[Recorded data]
──────

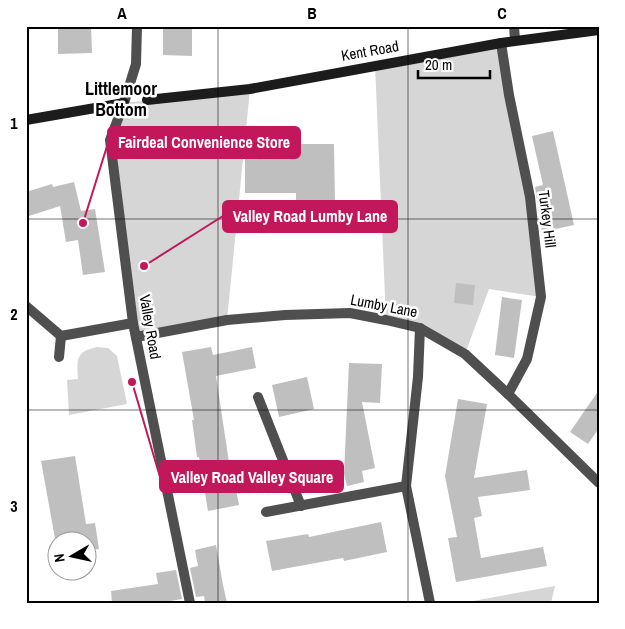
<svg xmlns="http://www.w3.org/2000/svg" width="625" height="629" viewBox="0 0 625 629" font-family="'Archivo Narrow',sans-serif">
<rect width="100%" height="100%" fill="#fff"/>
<g fill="#d6d6d6">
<polygon points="501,43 541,297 489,289 465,354 420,328 386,320 375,65"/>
<polygon points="250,89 227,320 136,337 110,140 124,103"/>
<path d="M 97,347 L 108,348 L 117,356 L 127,404 L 69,415 L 67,380 L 78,379 C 77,359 75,352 97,347 Z"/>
<polygon points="555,586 551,603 462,603"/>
</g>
<g fill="#bfbfbf">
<polygon points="58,26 91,26 92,53 58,54"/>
<polygon points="163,26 192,26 192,56 163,55"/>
<polygon points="553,131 574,225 542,232 535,187 543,185 532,136"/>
<polygon points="296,144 334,144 335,203 296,203 296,193 245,193 245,151 296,151"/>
<polygon points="74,182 81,211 95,209 105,272 83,275 78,240 66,242 60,206 26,217 26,192 52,184 53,187"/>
<polygon points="456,283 475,285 473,305 454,303"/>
<polygon points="502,297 522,300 514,358 495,355"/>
<polygon points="211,347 213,355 252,347 256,368 216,376 230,469 232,468 239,505 208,511 199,457 197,457 192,420 194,420 182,352"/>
<polygon points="349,363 382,364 380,403 362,402 375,468 362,471 364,482 347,486 344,474"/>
<polygon points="307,377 314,409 279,417 272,385"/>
<polygon points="599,390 599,428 588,444 570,432"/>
<polygon points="458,399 487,404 474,478 527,470 530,490 478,497 482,516 474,518 481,558 543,547 547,566 456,582 448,538 457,537 445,476"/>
<polygon points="75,456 86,524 95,523 99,549 88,550 88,542 58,542 58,555 41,461"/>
<polygon points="381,522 387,552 344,561 343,558 272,571 266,541 308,534 309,537"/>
<polygon points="216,545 223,585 227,603 205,603 204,596 196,597 190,568 198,566 195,550"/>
<polygon points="176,570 182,599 159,603 112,603 111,591 158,584 156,573"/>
</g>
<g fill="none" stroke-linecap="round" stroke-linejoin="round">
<polyline stroke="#4f4f4f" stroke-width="10" points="514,26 515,40"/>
<g stroke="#4f4f4f" stroke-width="10">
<polyline points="137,26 136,64 124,103 110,140 133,323 190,603"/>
<polyline points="501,43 509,95 530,197 541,297 527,359 508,394"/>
<polyline points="26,306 61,336 133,323"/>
<polyline points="420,328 418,377 406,486 430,603"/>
<polyline points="136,337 227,320 285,315 350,313 386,320 420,328 465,354 508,394 599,483"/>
<polyline points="59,357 61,336"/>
<polyline points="258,397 301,506"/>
<polyline points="266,512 406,486"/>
</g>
<g stroke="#1c1c1c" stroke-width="10">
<polyline points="147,100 250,89 501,43 599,30"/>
<polyline points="26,120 124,103"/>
</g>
</g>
<path fill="none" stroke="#000" stroke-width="1" stroke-opacity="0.55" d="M 218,26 L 218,603M 408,26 L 408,603M 26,219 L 599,219M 26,410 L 599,410"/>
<g text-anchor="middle" stroke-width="5" stroke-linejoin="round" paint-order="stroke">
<g font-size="15" fill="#000" stroke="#fff">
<text transform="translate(370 51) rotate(-10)" y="5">Kent Road</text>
<text transform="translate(547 219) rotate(83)" y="5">Turkey Hill</text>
<text transform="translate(384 306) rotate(11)" y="5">Lumby Lane</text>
<text transform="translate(150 327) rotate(80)" y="5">Valley Road</text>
</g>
<g font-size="18" font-weight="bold" fill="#000" stroke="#fff">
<text x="121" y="95">Littlemoor<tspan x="121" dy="21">Bottom</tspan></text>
</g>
</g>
<path fill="none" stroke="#c2185b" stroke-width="2" d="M83 223L108 143M144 266L223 216M132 382L160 477"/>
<g fill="#c2185b" stroke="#fff" stroke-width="2">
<circle cx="83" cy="223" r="5"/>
<circle cx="144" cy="266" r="5"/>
<circle cx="132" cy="382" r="5"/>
</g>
<g fill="#c2185b" stroke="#c2185b" stroke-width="2">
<rect x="108" y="127" width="192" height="31" rx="5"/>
<rect x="223" y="201" width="174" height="31" rx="5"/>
<rect x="160" y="461" width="183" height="31" rx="5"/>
</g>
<g font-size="16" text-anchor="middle" font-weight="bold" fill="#fff">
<text x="204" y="148">Fairdeal Convenience Store</text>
<text x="310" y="222">Valley Road Lumby Lane</text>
<text x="252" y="483">Valley Road Valley Square</text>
</g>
<rect width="625" height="629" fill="none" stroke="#ffffff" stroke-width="55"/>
<g transform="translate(72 556) rotate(261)"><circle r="24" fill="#ffffff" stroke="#999999"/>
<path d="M0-4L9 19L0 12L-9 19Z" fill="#000000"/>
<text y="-8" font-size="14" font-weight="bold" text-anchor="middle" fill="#000000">N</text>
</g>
<path d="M418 70v8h72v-8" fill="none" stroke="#000000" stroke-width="2.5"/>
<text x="425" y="70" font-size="15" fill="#000000" stroke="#ffffff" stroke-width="4" paint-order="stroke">20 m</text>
<rect x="28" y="28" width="570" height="574" fill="none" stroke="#000" stroke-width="2"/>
<g font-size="16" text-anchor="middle" font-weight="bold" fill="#000">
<text x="122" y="19">A</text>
<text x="312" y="19">B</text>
<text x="502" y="19">C</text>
<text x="14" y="129">1</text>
<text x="14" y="320">2</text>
<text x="14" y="512">3</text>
</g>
</svg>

──────

Brief: What lines in the data hold the word "round"? Return them.

Task response:
<g fill="none" stroke-linecap="round" stroke-linejoin="round">
<g text-anchor="middle" stroke-width="5" stroke-linejoin="round" paint-order="stroke">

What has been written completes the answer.